**PROBLEM REQUIREMENTS**
Where a picture appears, leave it out, and print the rest of the records as they are.

Top of DATASET EXCERPTS

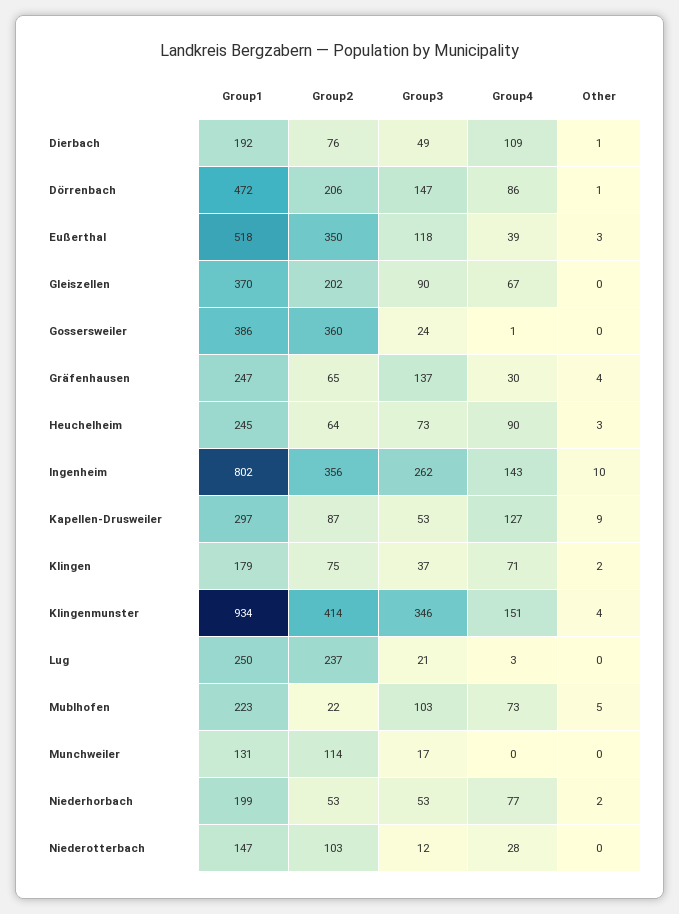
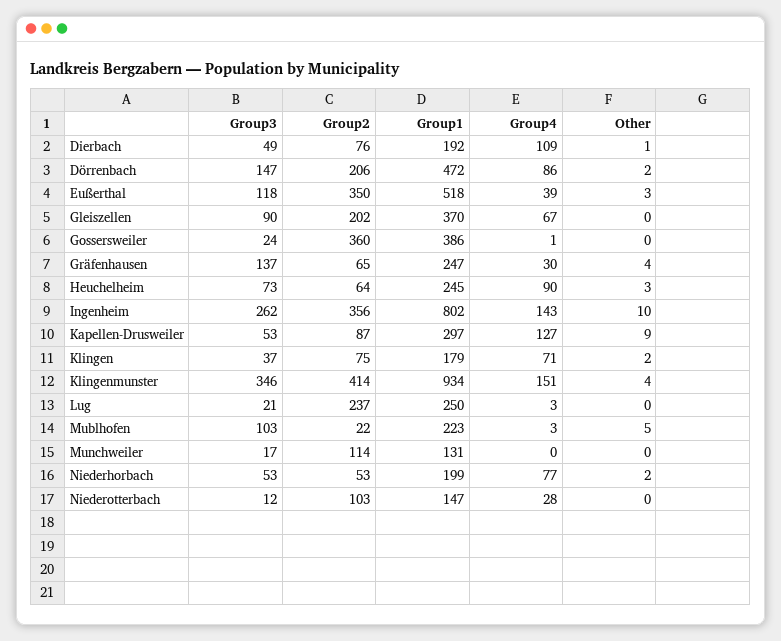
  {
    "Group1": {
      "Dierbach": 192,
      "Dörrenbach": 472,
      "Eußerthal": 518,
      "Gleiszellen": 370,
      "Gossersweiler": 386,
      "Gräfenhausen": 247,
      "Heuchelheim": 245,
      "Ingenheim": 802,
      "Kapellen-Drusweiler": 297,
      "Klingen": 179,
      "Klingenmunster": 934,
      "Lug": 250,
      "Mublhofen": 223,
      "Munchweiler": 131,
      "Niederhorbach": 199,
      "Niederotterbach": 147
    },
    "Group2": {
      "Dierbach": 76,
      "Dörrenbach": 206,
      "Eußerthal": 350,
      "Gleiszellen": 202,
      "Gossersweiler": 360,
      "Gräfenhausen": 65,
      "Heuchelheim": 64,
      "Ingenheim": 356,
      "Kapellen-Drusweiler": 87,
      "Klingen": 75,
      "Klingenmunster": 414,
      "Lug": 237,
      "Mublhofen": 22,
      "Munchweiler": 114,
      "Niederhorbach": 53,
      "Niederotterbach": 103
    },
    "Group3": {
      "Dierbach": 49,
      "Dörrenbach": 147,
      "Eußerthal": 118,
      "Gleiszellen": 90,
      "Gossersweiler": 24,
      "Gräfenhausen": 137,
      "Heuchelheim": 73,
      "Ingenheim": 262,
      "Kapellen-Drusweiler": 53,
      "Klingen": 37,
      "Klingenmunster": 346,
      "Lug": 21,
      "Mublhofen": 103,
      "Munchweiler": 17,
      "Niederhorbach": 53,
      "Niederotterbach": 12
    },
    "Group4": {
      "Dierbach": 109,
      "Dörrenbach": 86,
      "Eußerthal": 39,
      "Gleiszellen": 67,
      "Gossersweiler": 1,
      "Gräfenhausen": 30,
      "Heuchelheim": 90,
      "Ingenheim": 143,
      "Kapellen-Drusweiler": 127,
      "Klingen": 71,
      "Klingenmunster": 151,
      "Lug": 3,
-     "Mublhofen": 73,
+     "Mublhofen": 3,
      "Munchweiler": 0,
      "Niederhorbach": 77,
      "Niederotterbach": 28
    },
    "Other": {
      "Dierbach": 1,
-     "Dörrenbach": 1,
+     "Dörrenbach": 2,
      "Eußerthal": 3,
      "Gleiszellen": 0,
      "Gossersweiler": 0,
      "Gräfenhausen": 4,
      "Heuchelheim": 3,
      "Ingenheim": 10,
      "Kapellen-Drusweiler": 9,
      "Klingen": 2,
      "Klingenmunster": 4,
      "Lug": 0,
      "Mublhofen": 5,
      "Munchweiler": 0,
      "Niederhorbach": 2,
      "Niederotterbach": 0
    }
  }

Bottom of DATASET EXCERPTS

**REPLY TO THE TASK**
  {
    "Group1": {
      "Dierbach": 192,
      "Dörrenbach": 472,
      "Eußerthal": 518,
      "Gleiszellen": 370,
      "Gossersweiler": 386,
      "Gräfenhausen": 247,
      "Heuchelheim": 245,
      "Ingenheim": 802,
      "Kapellen-Drusweiler": 297,
      "Klingen": 179,
      "Klingenmunster": 934,
      "Lug": 250,
      "Mublhofen": 223,
      "Munchweiler": 131,
      "Niederhorbach": 199,
      "Niederotterbach": 147
    },
    "Group2": {
      "Dierbach": 76,
      "Dörrenbach": 206,
      "Eußerthal": 350,
      "Gleiszellen": 202,
      "Gossersweiler": 360,
      "Gräfenhausen": 65,
      "Heuchelheim": 64,
      "Ingenheim": 356,
      "Kapellen-Drusweiler": 87,
      "Klingen": 75,
      "Klingenmunster": 414,
      "Lug": 237,
      "Mublhofen": 22,
      "Munchweiler": 114,
      "Niederhorbach": 53,
      "Niederotterbach": 103
    },
    "Group3": {
      "Dierbach": 49,
      "Dörrenbach": 147,
      "Eußerthal": 118,
      "Gleiszellen": 90,
      "Gossersweiler": 24,
      "Gräfenhausen": 137,
      "Heuchelheim": 73,
      "Ingenheim": 262,
      "Kapellen-Drusweiler": 53,
      "Klingen": 37,
      "Klingenmunster": 346,
      "Lug": 21,
      "Mublhofen": 103,
      "Munchweiler": 17,
      "Niederhorbach": 53,
      "Niederotterbach": 12
    },
    "Group4": {
      "Dierbach": 109,
      "Dörrenbach": 86,
      "Eußerthal": 39,
      "Gleiszellen": 67,
      "Gossersweiler": 1,
      "Gräfenhausen": 30,
      "Heuchelheim": 90,
      "Ingenheim": 143,
      "Kapellen-Drusweiler": 127,
      "Klingen": 71,
      "Klingenmunster": 151,
      "Lug": 3,
-     "Mublhofen": 73,
+     "Mublhofen": 3,
      "Munchweiler": 0,
      "Niederhorbach": 77,
      "Niederotterbach": 28
    },
    "Other": {
      "Dierbach": 1,
-     "Dörrenbach": 1,
+     "Dörrenbach": 2,
      "Eußerthal": 3,
      "Gleiszellen": 0,
      "Gossersweiler": 0,
      "Gräfenhausen": 4,
      "Heuchelheim": 3,
      "Ingenheim": 10,
      "Kapellen-Drusweiler": 9,
      "Klingen": 2,
      "Klingenmunster": 4,
      "Lug": 0,
      "Mublhofen": 5,
      "Munchweiler": 0,
      "Niederhorbach": 2,
      "Niederotterbach": 0
    }
  }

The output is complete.